Copy out the data in full and exactly, passing over the pictures.

### Data section
———

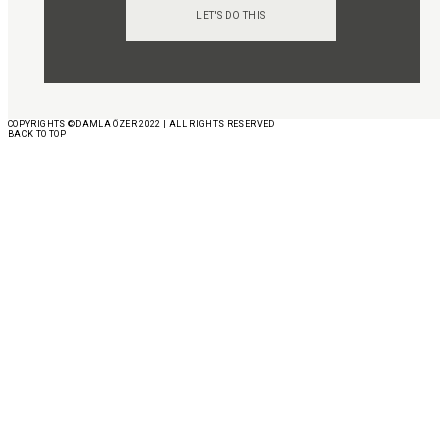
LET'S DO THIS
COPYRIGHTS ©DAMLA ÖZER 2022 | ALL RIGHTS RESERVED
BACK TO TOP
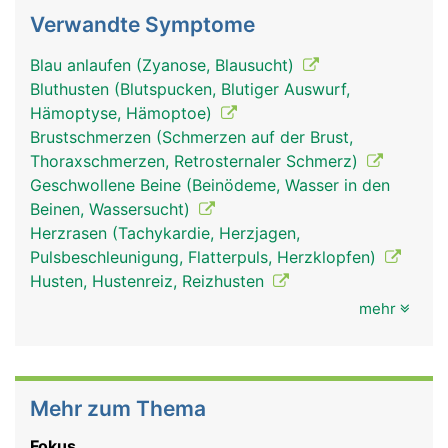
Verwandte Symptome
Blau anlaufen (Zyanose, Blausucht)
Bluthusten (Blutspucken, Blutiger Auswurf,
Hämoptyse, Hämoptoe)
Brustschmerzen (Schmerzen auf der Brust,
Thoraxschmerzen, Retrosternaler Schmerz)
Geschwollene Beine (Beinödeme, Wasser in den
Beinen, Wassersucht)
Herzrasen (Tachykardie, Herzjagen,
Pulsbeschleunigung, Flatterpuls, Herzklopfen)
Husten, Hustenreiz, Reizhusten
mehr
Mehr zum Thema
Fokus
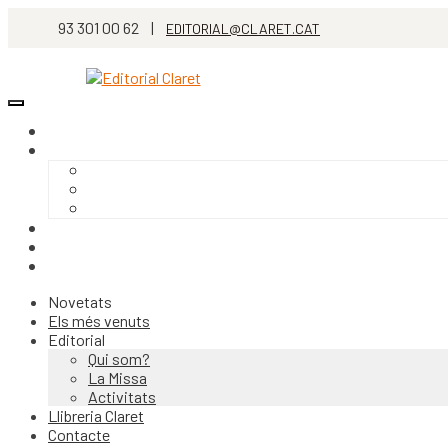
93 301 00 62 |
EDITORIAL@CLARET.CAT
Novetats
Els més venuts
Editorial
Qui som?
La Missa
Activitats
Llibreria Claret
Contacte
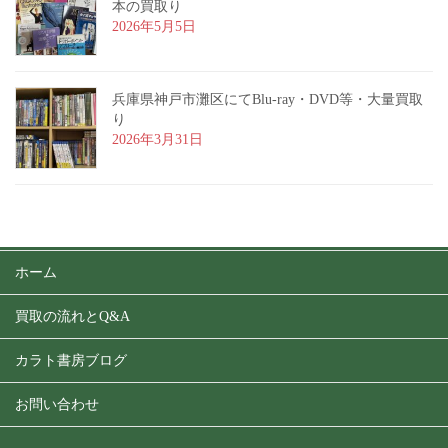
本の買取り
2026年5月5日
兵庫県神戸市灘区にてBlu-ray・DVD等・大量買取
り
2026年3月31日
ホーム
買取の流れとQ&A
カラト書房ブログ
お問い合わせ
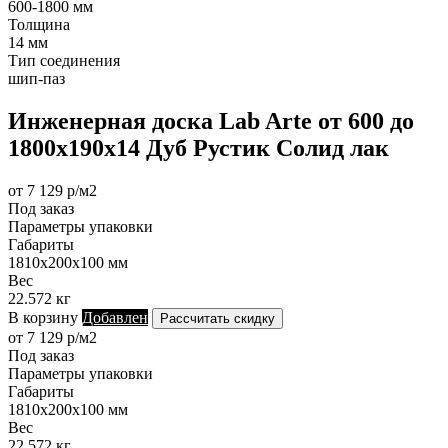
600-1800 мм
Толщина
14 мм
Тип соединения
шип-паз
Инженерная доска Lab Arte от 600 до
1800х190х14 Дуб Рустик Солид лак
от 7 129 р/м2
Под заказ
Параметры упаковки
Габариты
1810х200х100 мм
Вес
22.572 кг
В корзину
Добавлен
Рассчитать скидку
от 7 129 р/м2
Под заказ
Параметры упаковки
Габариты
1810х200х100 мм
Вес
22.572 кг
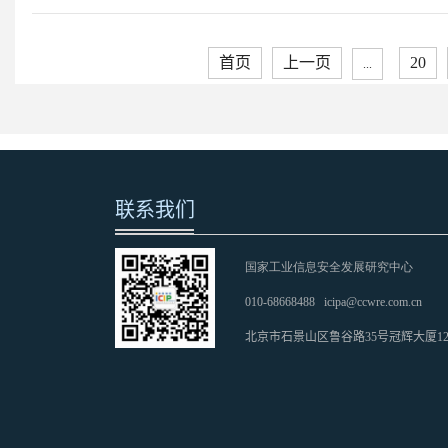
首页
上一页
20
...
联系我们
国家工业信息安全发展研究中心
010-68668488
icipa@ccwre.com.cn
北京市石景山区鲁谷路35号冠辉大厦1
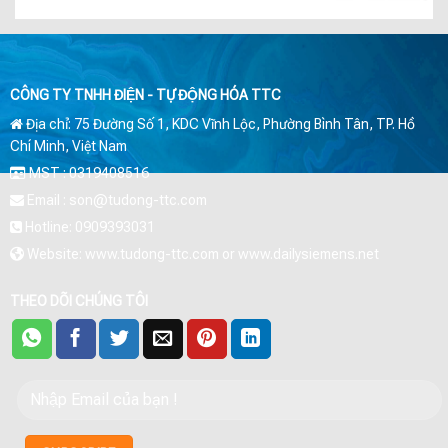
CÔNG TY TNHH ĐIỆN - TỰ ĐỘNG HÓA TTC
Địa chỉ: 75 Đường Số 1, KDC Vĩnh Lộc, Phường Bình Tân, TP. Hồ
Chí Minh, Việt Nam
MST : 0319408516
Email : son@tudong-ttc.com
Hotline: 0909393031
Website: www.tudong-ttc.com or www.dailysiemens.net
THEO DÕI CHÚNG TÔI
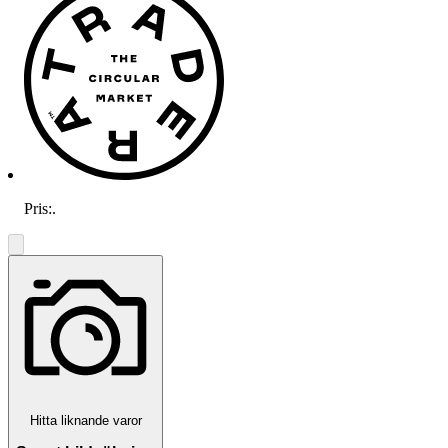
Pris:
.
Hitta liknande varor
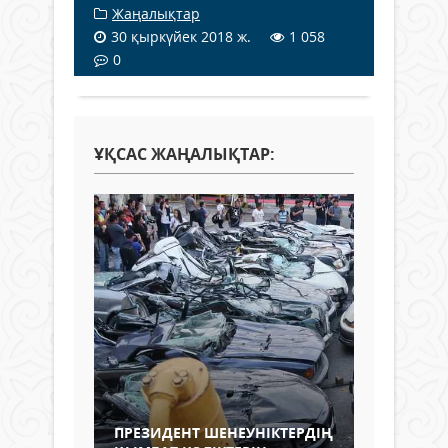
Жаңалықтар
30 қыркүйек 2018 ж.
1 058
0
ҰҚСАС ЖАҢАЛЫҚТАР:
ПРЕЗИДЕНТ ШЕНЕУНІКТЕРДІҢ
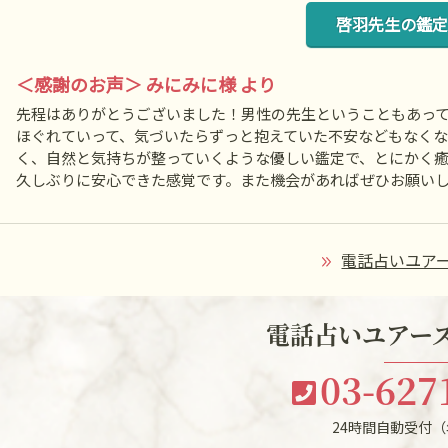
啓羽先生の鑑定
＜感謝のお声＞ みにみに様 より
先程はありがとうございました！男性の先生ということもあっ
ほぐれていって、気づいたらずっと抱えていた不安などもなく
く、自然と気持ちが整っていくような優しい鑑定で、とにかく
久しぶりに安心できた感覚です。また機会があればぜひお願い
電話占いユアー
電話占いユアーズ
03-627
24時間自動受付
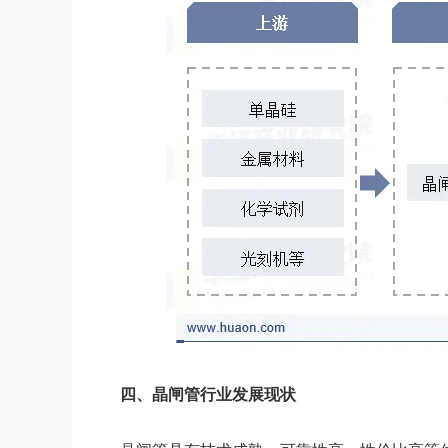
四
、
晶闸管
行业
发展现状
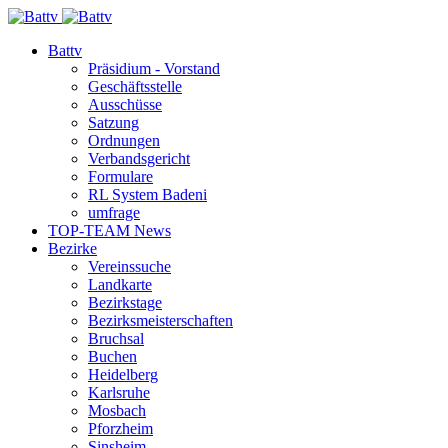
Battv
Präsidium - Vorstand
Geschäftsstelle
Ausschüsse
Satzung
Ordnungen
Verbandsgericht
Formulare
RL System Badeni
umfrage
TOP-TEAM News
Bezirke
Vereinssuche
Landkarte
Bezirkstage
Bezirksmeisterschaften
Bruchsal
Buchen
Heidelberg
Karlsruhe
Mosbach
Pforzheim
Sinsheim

———

### Answer to this exercise
LET'S DO THIS
COPYRIGHTS ©DAMLA ÖZER 2022 | ALL RIGHTS RESERVED
BACK TO TOP
Verwandte Symptome
Blau anlaufen (Zyanose, Blausucht)
Bluthusten (Blutspucken, Blutiger Auswurf,
Hämoptyse, Hämoptoe)
Brustschmerzen (Schmerzen auf der Brust,
Thoraxschmerzen, Retrosternaler Schmerz)
Geschwollene Beine (Beinödeme, Wasser in den
Beinen, Wassersucht)
Herzrasen (Tachykardie, Herzjagen,
Pulsbeschleunigung, Flatterpuls, Herzklopfen)
Husten, Hustenreiz, Reizhusten
mehr
Mehr zum Thema
Fokus
93 301 00 62 |
EDITORIAL@CLARET.CAT
Novetats
Els més venuts
Editorial
Qui som?
La Missa
Activitats
Llibreria Claret
Contacte
本の買取り
2026年5月5日
兵庫県神戸市灘区にてBlu-ray・DVD等・大量買取
り
2026年3月31日
ホーム
買取の流れとQ&A
カラト書房ブログ
お問い合わせ
600-1800 мм
Толщина
14 мм
Тип соединения
шип-паз
Инженерная доска Lab Arte от 600 до
1800х190х14 Дуб Рустик Солид лак
от 7 129 р/м2
Под заказ
Параметры упаковки
Габариты
1810х200х100 мм
Вес
22.572 кг
В корзину
Добавлен
Рассчитать скидку
от 7 129 р/м2
Под заказ
Параметры упаковки
Габариты
1810х200х100 мм
Вес
22.572 кг
首页
上一页
20
...
联系我们
国家工业信息安全发展研究中心
010-68668488
icipa@ccwre.com.cn
北京市石景山区鲁谷路35号冠辉大厦1
CÔNG TY TNHH ĐIỆN - TỰ ĐỘNG HÓA TTC
Địa chỉ: 75 Đường Số 1, KDC Vĩnh Lộc, Phường Bình Tân, TP. Hồ
Chí Minh, Việt Nam
MST : 0319408516
Email : son@tudong-ttc.com
Hotline: 0909393031
Website: www.tudong-ttc.com or www.dailysiemens.net
THEO DÕI CHÚNG TÔI
Pris:
.
Hitta liknande varor
Жаңалықтар
30 қыркүйек 2018 ж.
1 058
0
ҰҚСАС ЖАҢАЛЫҚТАР:
ПРЕЗИДЕНТ ШЕНЕУНІКТЕРДІҢ
啓羽先生の鑑定
＜感謝のお声＞ みにみに様 より
先程はありがとうございました！男性の先生ということもあっ
ほぐれていって、気づいたらずっと抱えていた不安などもなく
く、自然と気持ちが整っていくような優しい鑑定で、とにかく
久しぶりに安心できた感覚です。また機会があればぜひお願い
電話占いユアー
電話占いユアーズ
03-627
24時間自動受付
四
、
晶闸管
行业
发展现状
Battv
Präsidium - Vorstand
Geschäftsstelle
Ausschüsse
Satzung
Ordnungen
Verbandsgericht
Formulare
RL System Badeni
umfrage
TOP-TEAM News
Bezirke
Vereinssuche
Landkarte
Bezirkstage
Bezirksmeisterschaften
Bruchsal
Buchen
Heidelberg
Karlsruhe
Mosbach
Pforzheim
Sinsheim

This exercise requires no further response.